Fox Weather: “Massive magnitude 7.4 earthquake rattles northern Japan as threat downgraded to Tsunami Advisory for coast”
** WSJ: "Florida’s Population Boom Fizzles as High Costs Drive Away Middle Class"
** National Geographic: "Why cannabis may make you remember things that never happened"
WaPo: “Amazon is behind on jobs promised for funding to build Virginia headquarters”

I starred ** the two articles that would be a little sensational, and I think the NPR one is a bit of a (actually a huge) stretch.

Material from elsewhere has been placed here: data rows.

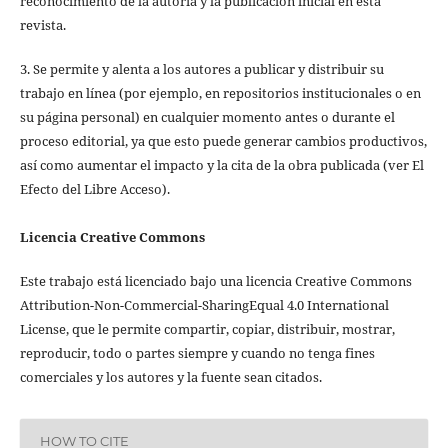
reconocimiento de la autoría y la publicación inicial en esta
revista.
3. Se permite y alenta a los autores a publicar y distribuir su
trabajo en línea (por ejemplo, en repositorios institucionales o en
su página personal) en cualquier momento antes o durante el
proceso editorial, ya que esto puede generar cambios productivos,
así como aumentar el impacto y la cita de la obra publicada (ver El
Efecto del Libre Acceso).
Licencia Creative Commons
Este trabajo está licenciado bajo una licencia Creative Commons
Attribution-Non-Commercial-SharingEqual 4.0 International
License, que le permite compartir, copiar, distribuir, mostrar,
reproducir, todo o partes siempre y cuando no tenga fines
comerciales y los autores y la fuente sean citados.
HOW TO CITE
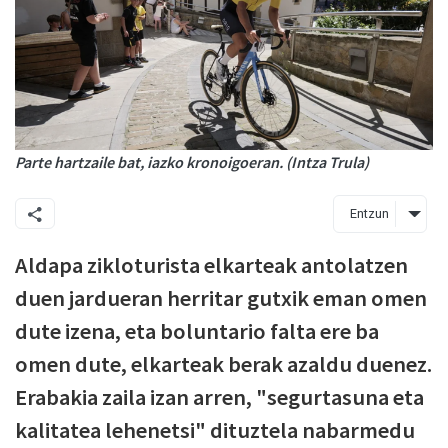
Parte hartzaile bat, iazko kronoigoeran. (Intza Trula)
Entzun
Aldapa zikloturista elkarteak antolatzen
duen jardueran herritar gutxik eman omen
dute izena, eta boluntario falta ere ba
omen dute, elkarteak berak azaldu duenez.
Erabakia zaila izan arren, "segurtasuna eta
kalitatea lehenetsi" dituztela nabarmedu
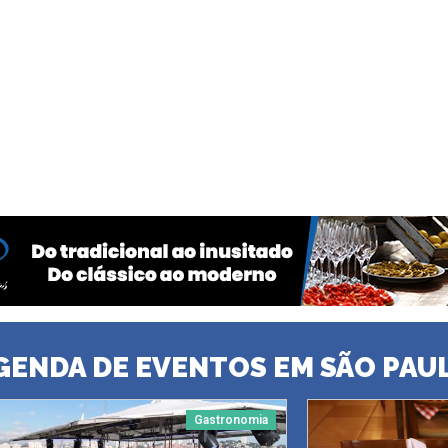
GENDA DE EVENTOS EM SÃO PAU
Gastronomia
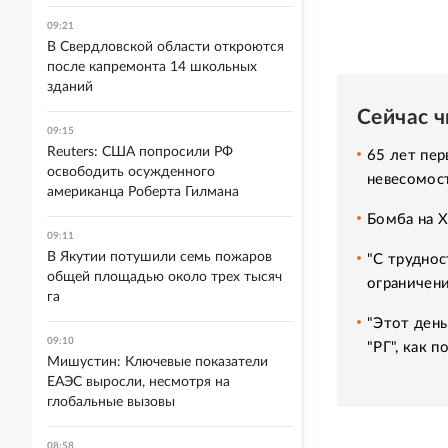
09:21
В Свердловской области откроются
после капремонта 14 школьных
зданий
Сейчас 
09:15
Reuters: США попросили РФ
65 лет пер
освободить осужденного
невесомос
американца Роберта Гилмана
Бомба на 
09:11
В Якутии потушили семь пожаров
"С труднос
общей площадью около трех тысяч
ограничени
га
"Этот день
09:10
"РГ", как 
Мишустин: Ключевые показатели
ЕАЭС выросли, несмотря на
глобальные вызовы
08:58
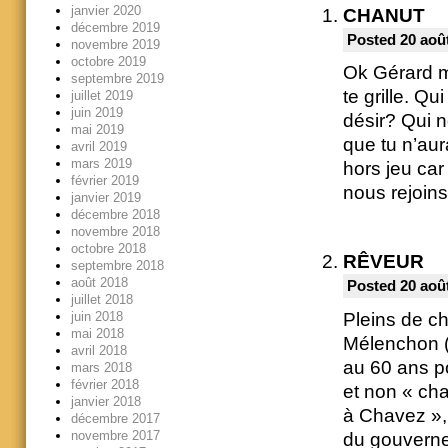
janvier 2020
CHANUT
décembre 2019
Posted 20 août
novembre 2019
octobre 2019
Ok Gérard ma
septembre 2019
te grille. Q
juillet 2019
juin 2019
désir? Qui n
mai 2019
que tu n’aur
avril 2019
mars 2019
hors jeu car
février 2019
nous rejoins
janvier 2019
décembre 2018
novembre 2018
octobre 2018
RÊVEUR
septembre 2018
août 2018
Posted 20 août
juillet 2018
juin 2018
Pleins de ch
mai 2018
Mélenchon (l
avril 2018
au 60 ans po
mars 2018
février 2018
et non « cha
janvier 2018
à Chavez », 
décembre 2017
novembre 2017
du gouverne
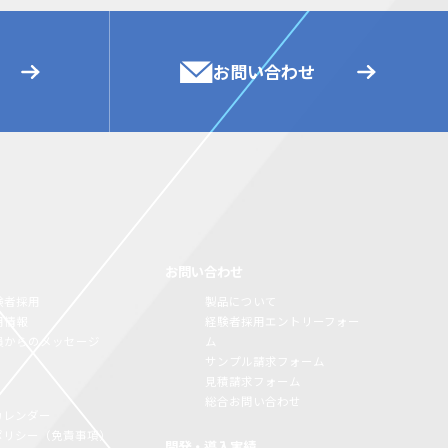
お問い合わせ
お問い合わせ
験者採用
製品について
用情報
経験者採用エントリーフォー
員からのメッセージ
ム
サンプル請求フォーム
見積請求フォーム
総合お問い合わせ
カレンダー
Rポリシー（免責事項）
開発・導入実績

I will say, I've only read the WSJ story, and it was pretty "thin" on much concrete info, but does set the stage for more in-depth reporting down the line if the early trends continue (or are just a blip).

Posted by
26546 posts

Possibly the sloths stressed out over the jet fuel issue.

Those are all pretty normal headlines. Nothing too rabid about them.

Posted by
5716 posts

While I truly believe in the concept of having a free press, I've said, for at least 15 years, that many in the media don't report the news so much as they create the news. Since the advent of 24/7/365 news programming, they simply have to have something to fill up the time and space. And as the old saying goes, "sexy sells".